Yes, Copilot can access content for generation and summarization if a user has permission to that content, but retention holds and litigation holds prevent deletion and preserve content in place. Holds are separate from retention policies and are part of Microsoft 365 security and compliance controls; if content is subject to retention or legal hold, it will remain available to meet compliance requirements and will not be removed by retention deletion actions.
How do retention policies and data loss prevention (DLP) work together with Copilot?

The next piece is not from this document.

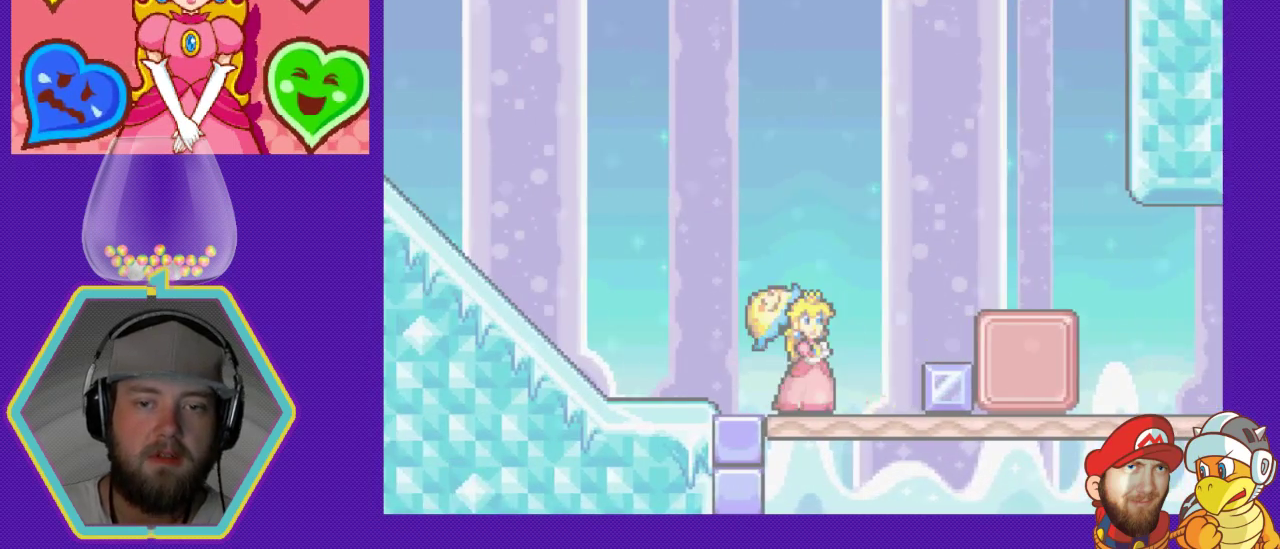
{"buttons": [], "events": [[200, "DPAD_RIGHT", "down"], [300, "DPAD_RIGHT", "up"]]}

Retention policies focus on preserving or deleting content based on compliance rules, while data loss prevention and data loss controls prevent sensitive data exposure. For Copilot and AI apps, combine retention policies for Microsoft 365 Copilot data with DLP policies to reduce data loss risks: configure DLP rules for Teams chats and Copilot interactions, restrict sharing, and monitor Copilot usage. Use Copilot Studio and governance controls to limit what Copilot can ingest and ensure compliance requirements are enforced.
Where can admins learn about retention for Copilot and verify policy configuration?
Admins should use Microsoft Learn and the Microsoft Purview portal to learn about retention policies, retention and deletion, and retention policy location specifics. In the Purview portal you can create a retention policy, verify that a retention policy is configured correctly, view which items are subject to retention, and monitor policy deployment. For Copilot-specific guidance, reference documentation for copilot for Microsoft 365 and copilot studio to understand how Microsoft 365 Copilot data is handled and how retention policies for Copilot integrate with existing compliance workflows.